The piece that was missing from the first post was the "alter database move datafile 'xxx' to 'xxx' KEEP;

What I found is that it wasn't so easy with my database using OMF for 2 reasons.
  1. Using OMF, you don't specify the "to 'xxx'" since OMF will automatically name the destination datafile.
  2. Using "KEEP" is ignored when the source file is OMF.  This meant that the original image copy being used by the database is removed when move process completes.  I couldn't catalog the image copy.
Since it took a bit of research to find the best strategy I wanted to share the process that I would recommend when dealing with OMF and non-OMF image copy backups with snapshots.

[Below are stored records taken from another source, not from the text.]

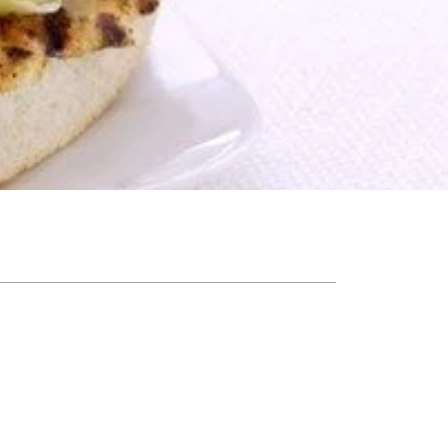
فهرست مطالب
معرفی انواع اسپرد پنیر
دستور اسپرد پنیر بلوچیز و گردو
طرز تهیه اسپرد پنیر بلوچیز و گردو:
دستور اسپرد پنیر تند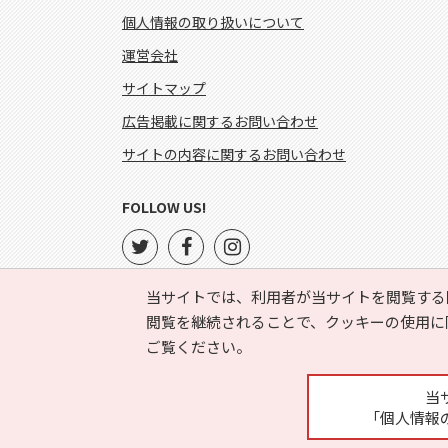
個人情報の取り扱いについて
運営会社
サイトマップ
広告掲載に関するお問い合わせ
サイトの内容に関するお問い合わせ
FOLLOW US!
当サイトでは、利用者が当サイトを閲覧する
閲覧を継続されることで、クッキーの使用に
ご覧ください。
当
「個人情報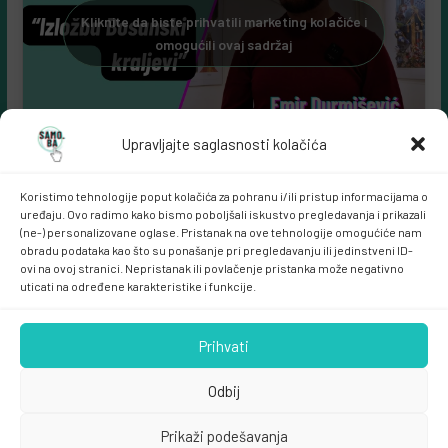
Kliknite da biste prihvatili marketing kolačiće i
omogućili ovaj sadržaj
Upravljajte saglasnosti kolačića
Koristimo tehnologije poput kolačića za pohranu i/ili pristup informacijama o
uređaju. Ovo radimo kako bismo poboljšali iskustvo pregledavanja i prikazali
(ne-) personalizovane oglase. Pristanak na ove tehnologije omogućiće nam
obradu podataka kao što su ponašanje pri pregledavanju ili jedinstveni ID-
ovi na ovoj stranici. Nepristanak ili povlačenje pristanka može negativno
uticati na određene karakteristike i funkcije.
Samo.ba MARKETING
Prihvati
Odbij
Prikaži podešavanja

NON-OMF image copy backups

  1. Snap the backup storage just to preserve the starting point. --> optional but recommended
  2. Take the tablespaces offline
  3. Perform a "switch to copy" of the datafiles --> This will use the incremental merge backup.
  4. Recover the datafiles
  5. Bring the tablespaces online ---> Application is running using the external image copy
  6. Perform an "alter database move datafile 'xxx' to 'xxx' KEEP; --> Using keep will preserve the original copy, but will only work if the image copy is NOT OMF. If the destination is an OMF file, you will not use the "to"
  7. Catalog the image copy that was preserved with the "KEEP" ensuring you use the same tag used for the incremental merge. "catalog datafilecopy '+fra/ocm121/datafile/MONSTER.346.919594959' level 0 TAG 'incr_update';"
  8. The next incremental merge will pick up with the updated image copy.

OMF image copy backups

  1. Snap the backup storage to create a copy for the switch to copy.
  2. Unmount the "current" image copy 
  3. Mount the snap copy using the same mount point as the "current" image copy.
  4. Take the tablespaces offline
  5. Perform a "switch to copy" of the datafiles --> This will use the snap copy of the incremental merge backup on external storage.
  6. Recover the datafiles
  7. Bring the tablespaces online ---> Application is running using external copies.
  8. Perform an "alter database move datafile 'xxx' ; --> Since the source is an OMF file you cannot use "KEEP" to preserve the original copy. The original copy will be removed.
  9. Once all moves are complete, unmount the snapped copy.
  10. Mount the "current" copy. This is as of when you started this process.
  11. Catalog the image copy for all datafiles that performed the "switch to copy" ensuring you use the same tag used for the incremental merge "catalog datafilecopy '+fra/ocm121/datafile/MONSTER.346.919594959' level 0 TAG 'incr_update';"
  12. You can now destroy the snap that was created to perform the switch to copy.
  13. The next incremental merge will pick up with the current image datafile copies where it left off.
As you can see, using OMF greatly complicates preserving the incremental merge backup, and forces you to start at the last backup.